西国三十三所への祈りをこの場所で静かに重ねるように。信仰のかたちが息づいています。
観音像
境内には観音像もあり、やさしく光をたたえていました。

手を合わせると、心の奥に静けさが広がっていくような、やさしい存在感。
鐘楼
境内の一角にある鐘楼は、巡礼の終わりにふさわしい余韻を添えてくれました。

鐘はただそこに在るだけで、巡礼の終わりをやさしく見守っているようでした。
境内は祈りの場としての静けさが保たれていて、阿弥陀如来の光に包まれているような、そんな優しい時間が流れていました。
花御朱印と結願の記憶|やさしい彩りに包まれて
源光寺は、「OsakaMetroで行く六十六花御朱印巡り」で訪れた旅の最後の一社。

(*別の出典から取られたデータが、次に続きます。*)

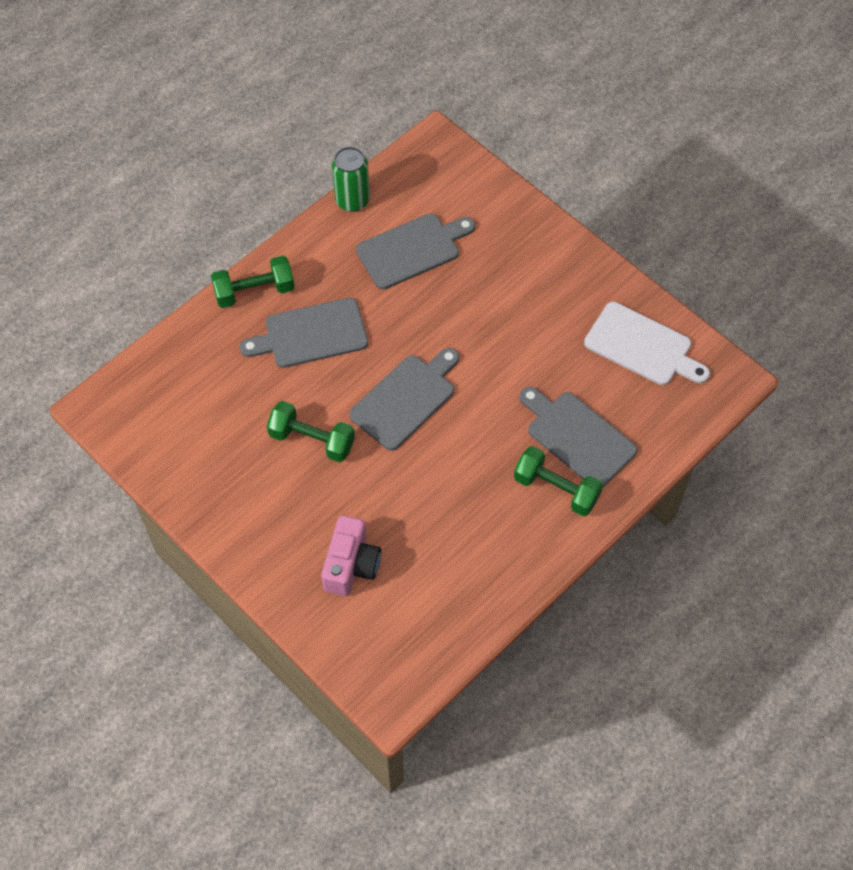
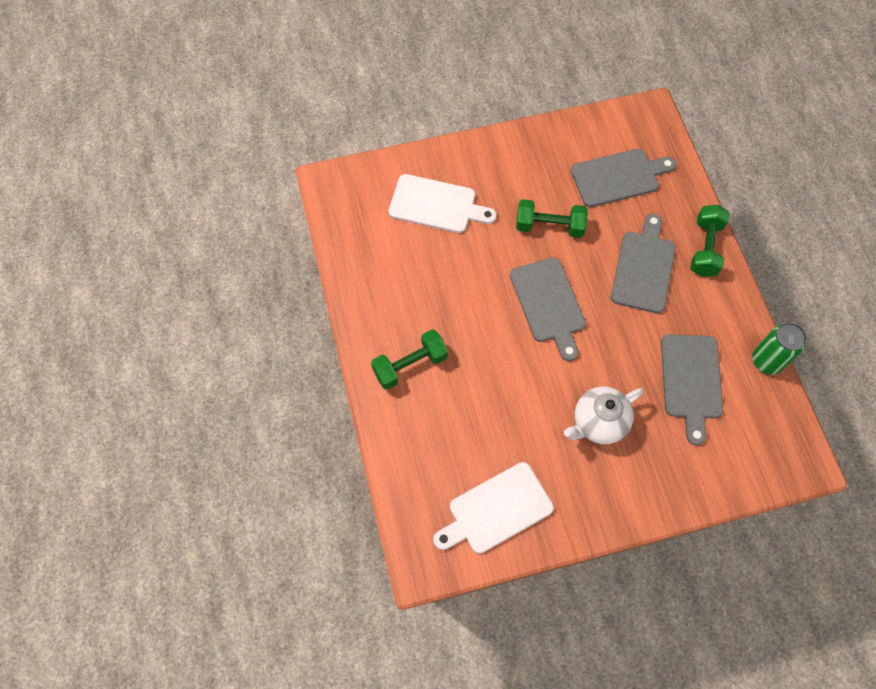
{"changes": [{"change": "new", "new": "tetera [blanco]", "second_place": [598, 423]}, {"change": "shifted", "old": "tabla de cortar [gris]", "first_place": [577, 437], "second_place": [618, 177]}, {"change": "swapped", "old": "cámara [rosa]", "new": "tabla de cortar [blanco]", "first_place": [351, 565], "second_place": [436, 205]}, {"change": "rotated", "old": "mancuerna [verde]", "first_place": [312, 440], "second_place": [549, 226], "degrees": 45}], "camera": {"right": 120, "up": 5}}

ここでいただいた花御朱印には、「天筆如来」の御名が記されていました。
この「天筆如来」とは、源光寺に伝わる阿弥陀如来の尊称。
かつて播州加古の念仏堂に安置されていた尊像を、法明上人が霊告によって授かり、その帰路、海上で嵐に遭った際に尊像を開帳すると波が静まり、無事に帰帆できたという奇跡が伝えられています。

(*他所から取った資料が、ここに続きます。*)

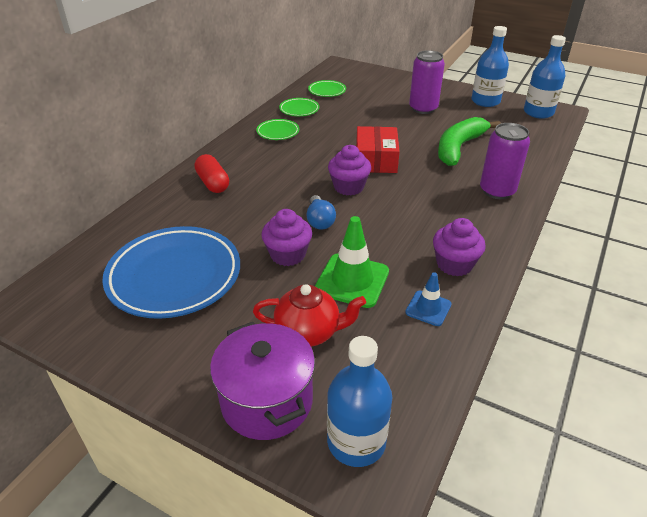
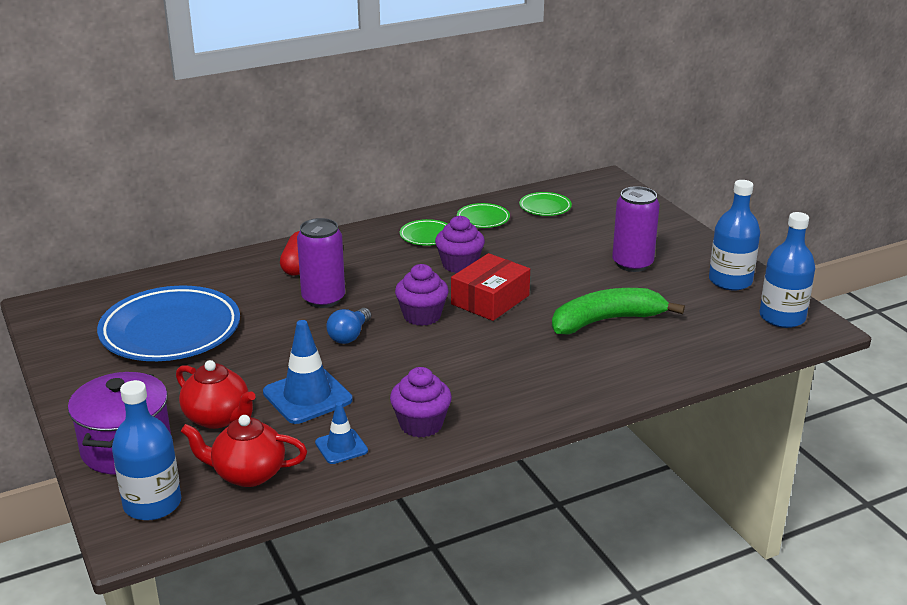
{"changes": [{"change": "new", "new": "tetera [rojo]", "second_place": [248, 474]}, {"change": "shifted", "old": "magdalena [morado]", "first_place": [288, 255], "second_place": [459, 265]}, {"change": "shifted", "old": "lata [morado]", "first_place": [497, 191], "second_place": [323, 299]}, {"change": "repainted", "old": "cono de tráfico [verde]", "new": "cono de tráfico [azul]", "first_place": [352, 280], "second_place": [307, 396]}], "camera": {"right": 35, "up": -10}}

その霊験から「天筆如来」と呼ばれ、今もなお、深い信仰を集めています。
六十六社をめぐる旅は、ただ御朱印を集めるだけではなく、それぞれの寺社で「祈りのかたち」に触れる時間でもありました。
源光寺の花御朱印は、そんな旅の終わりにふさわしい、やさしい祈りの記憶です。

天筆如来の花御朱印。六十六社をめぐる旅の記憶と祈りが、そっと重なっていくようでした。
👉 「OsakaMetroで行く六十六花御朱印巡り」まとめ記事はこちら
アクセス
【所在地】大阪府大阪市北区豊崎2丁目3−23
【最寄り駅】大阪メトロ谷町線「中崎町駅」下車、4番出口から徒歩約10分
【札所等】大阪新四十八願所阿弥陀巡礼二番札所
まとめ|祈りの終着点で、静けさに包まれる
「OsakaMetroで行く六十六花御朱印巡り」の旅の終着点として訪れた源光寺。
境内の静けさ、扉の奥に祀られた阿弥陀如来の気配、そして花御朱印のやさしい彩り─。
そのすべてが、祈りの時間をそっと包み込んでくれるようでした。
「天筆如来」と記された御朱印を手にしたとき、それはただの記念ではなく、祈りの記憶そのものとなって、心に残りました。
源光寺は、華やかさよりも、静かな余韻を大切にしたい方にこそ訪れてほしい場所です。
巡礼の終わりに、そっと深呼吸をするような──そんな時間が、ここにはありました。
巡礼の最後が源光寺でよかった。
「OsakaMetroで行く六十六花御朱印巡り」を主催して下さった(株)和空プロジェクトさんに感謝致します。